*What to work on:*
- a) Answer these questions using the Boost.XML thread:
(i) Why delegate to a factory?
(ii) Whose API was deliberately not used?
(iii) If you leave the beaten track, what should you at least take?
- b) Reproduce word for word the passage of the Boost.XML thread running from "OK, makes sense." up to and including "through the woods.".

====== Source text

Re: [boost] RFC: Boost.XML API prototype in the sandbox

14 Jul 2007


      Stefan Seefeld wrote:
...
The reason to delegate to a factory is to let it do a lot of resource
management that thus can be hidden from the user. There is a lot to be
considered, as each node lives in a particular context given by the document
as well as its position in it (think of namespaces, for example).
OK, makes sense.
...
Sorry, that argument I don't accept. Yes, I deliberately chose not to
use the API as obtained from using the CORBA C++ bindings of the OMG IDL DOM.
The hope is to get something better, much more naturally tied to modern
C++ idioms. Whether or not I achieve that is to be discussed, and can be
criticized, but the lack of conformance to existing DOM APIs in itself
is hardly an argument worth debating.
But I don't mean the argument to stand by itself. As I said, you
diverged slightly from the DOM API. The problem that I see is that it
neither matches existing knowledge, nor brings sufficient advantage to
justify this loss. In other words, if you leave the beaten track, you
shouldn't walk right alongside it, among stones but without any
advantage - you should at least take a shortcut through the woods.
...

============
====== Entries provided

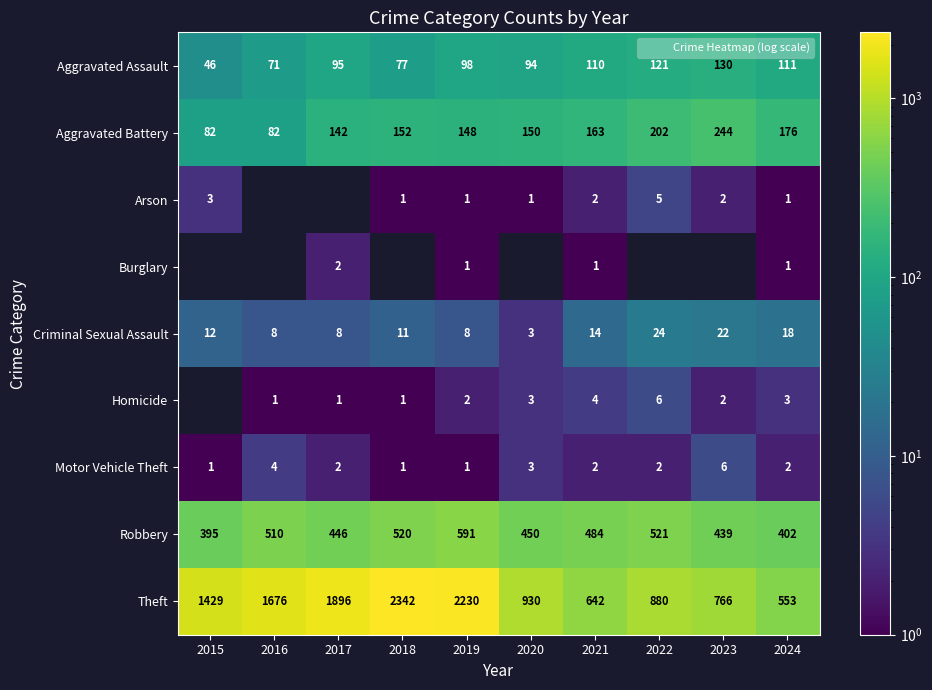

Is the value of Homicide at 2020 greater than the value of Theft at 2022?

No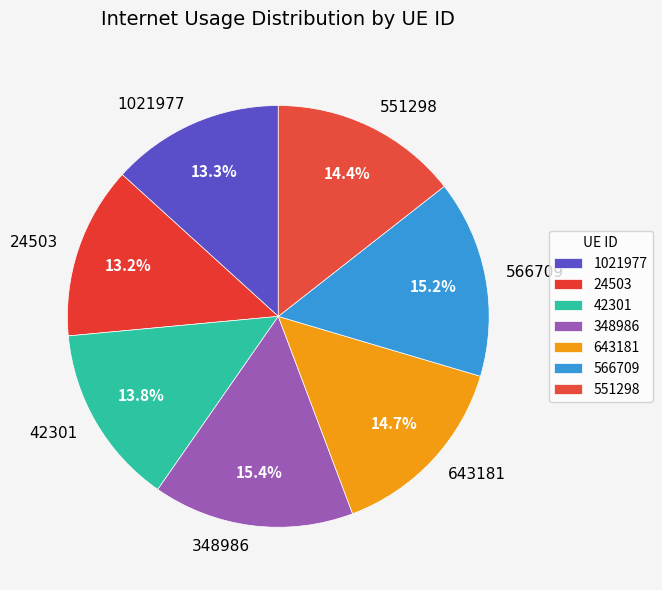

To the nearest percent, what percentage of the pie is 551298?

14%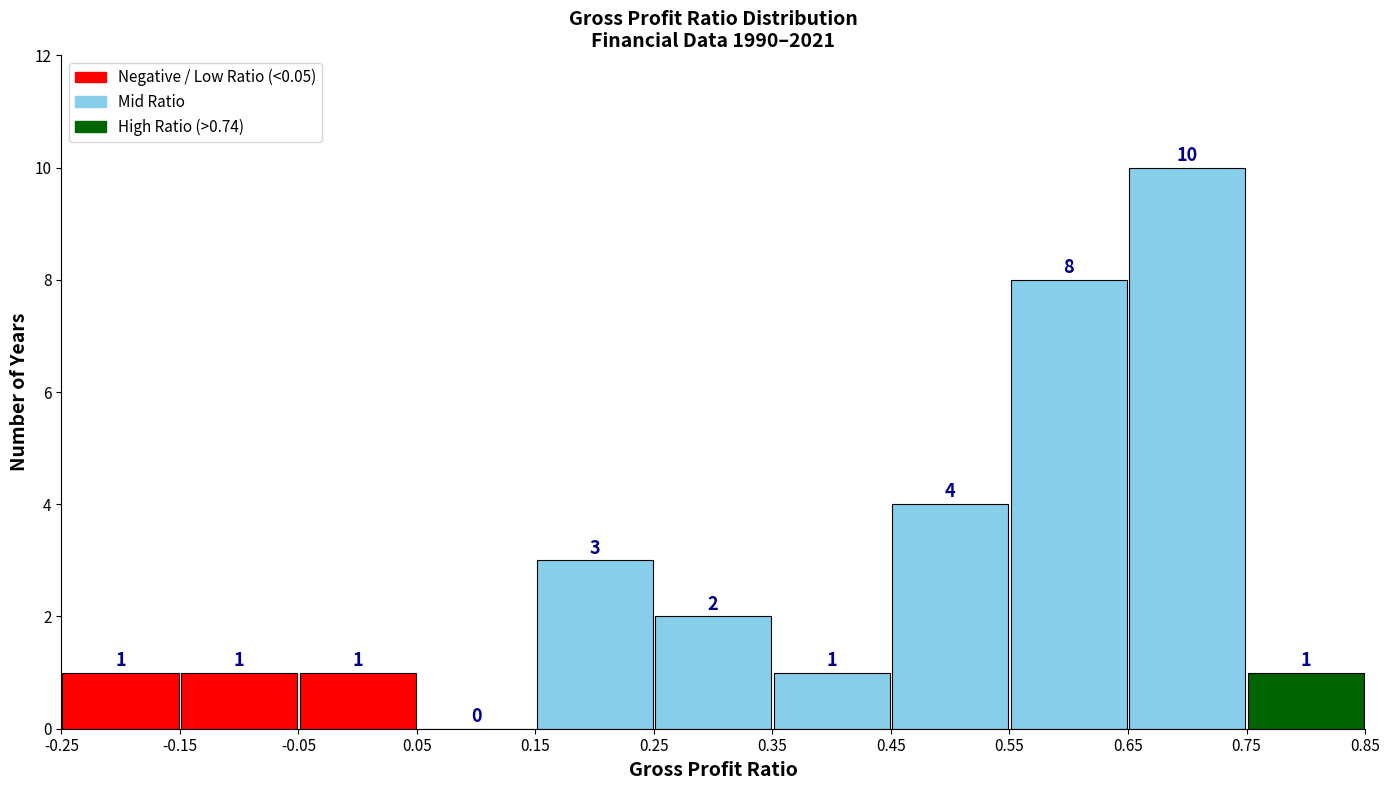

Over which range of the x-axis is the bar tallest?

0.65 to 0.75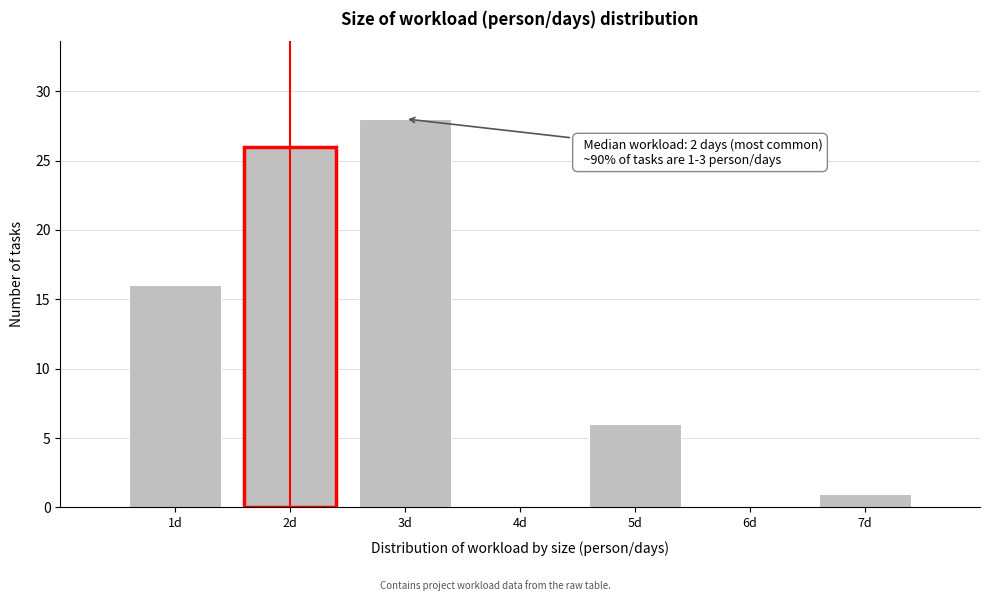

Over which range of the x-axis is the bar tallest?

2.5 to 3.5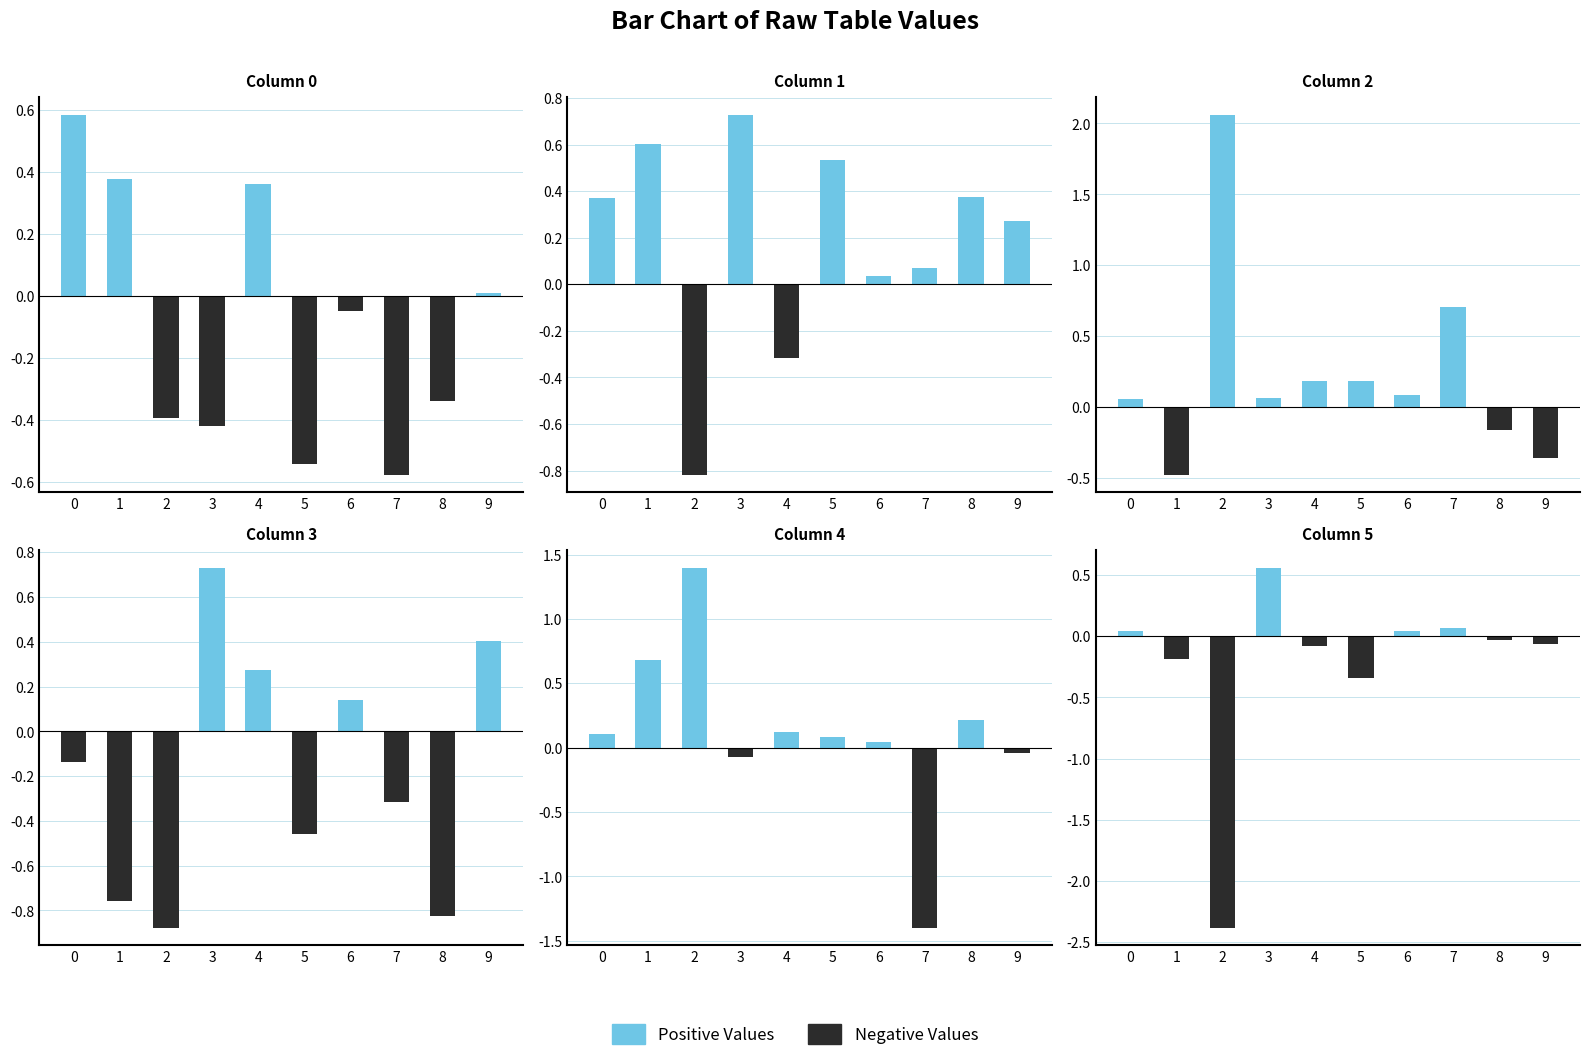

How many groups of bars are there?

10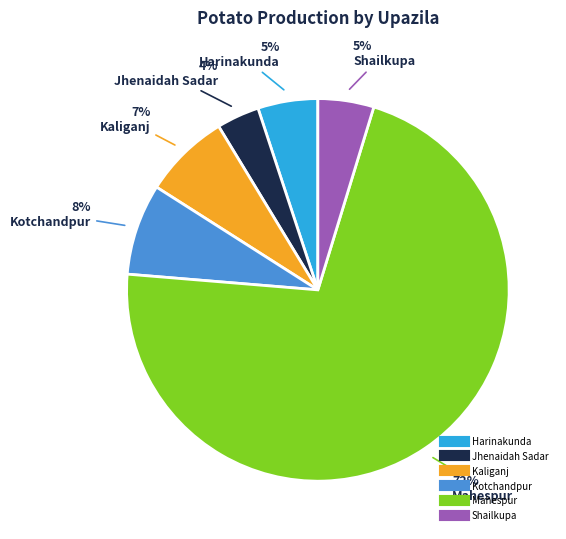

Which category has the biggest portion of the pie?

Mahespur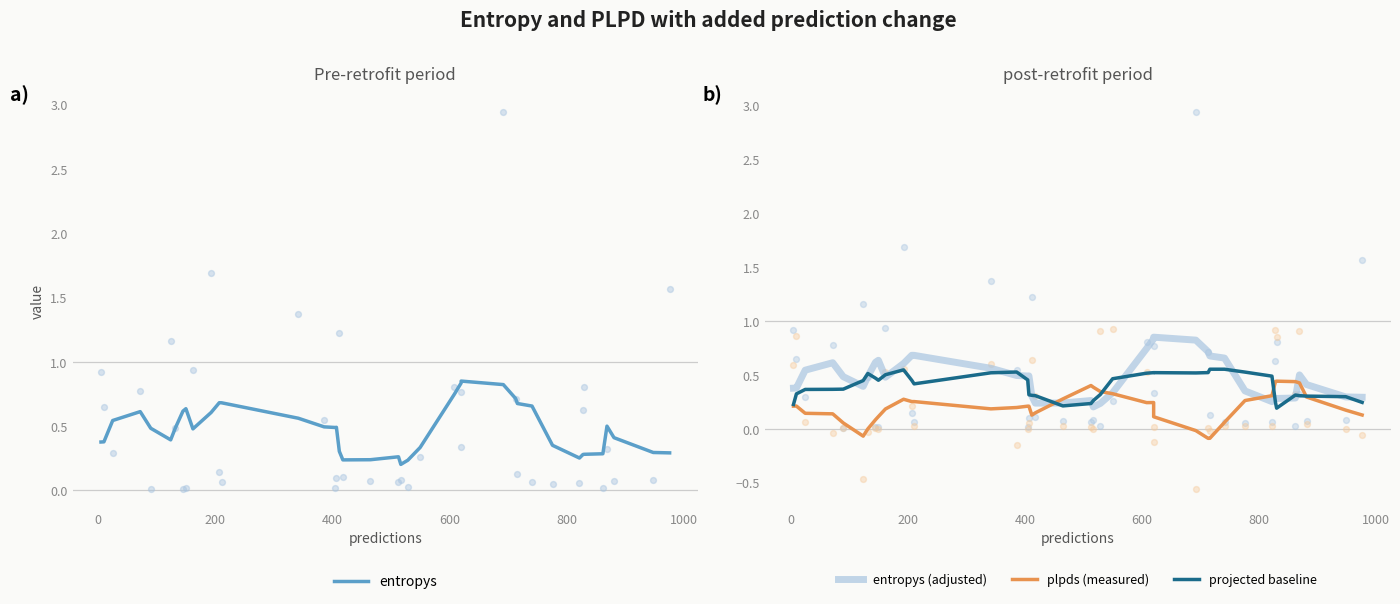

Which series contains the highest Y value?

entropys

============

*Numbered answers:*
- a)
(i) To let it do a lot of resource management that can thus be hidden from the user.
(ii) The API obtained from the CORBA C++ bindings of the OMG IDL DOM.
(iii) A shortcut through the woods.

- b)
OK, makes sense.
...
Sorry, that argument I don't accept. Yes, I deliberately chose not to
use the API as obtained from using the CORBA C++ bindings of the OMG IDL DOM.
The hope is to get something better, much more naturally tied to modern
C++ idioms. Whether or not I achieve that is to be discussed, and can be
criticized, but the lack of conformance to existing DOM APIs in itself
is hardly an argument worth debating.
But I don't mean the argument to stand by itself. As I said, you
diverged slightly from the DOM API. The problem that I see is that it
neither matches existing knowledge, nor brings sufficient advantage to
justify this loss. In other words, if you leave the beaten track, you
shouldn't walk right alongside it, among stones but without any
advantage - you should at least take a shortcut through the woods.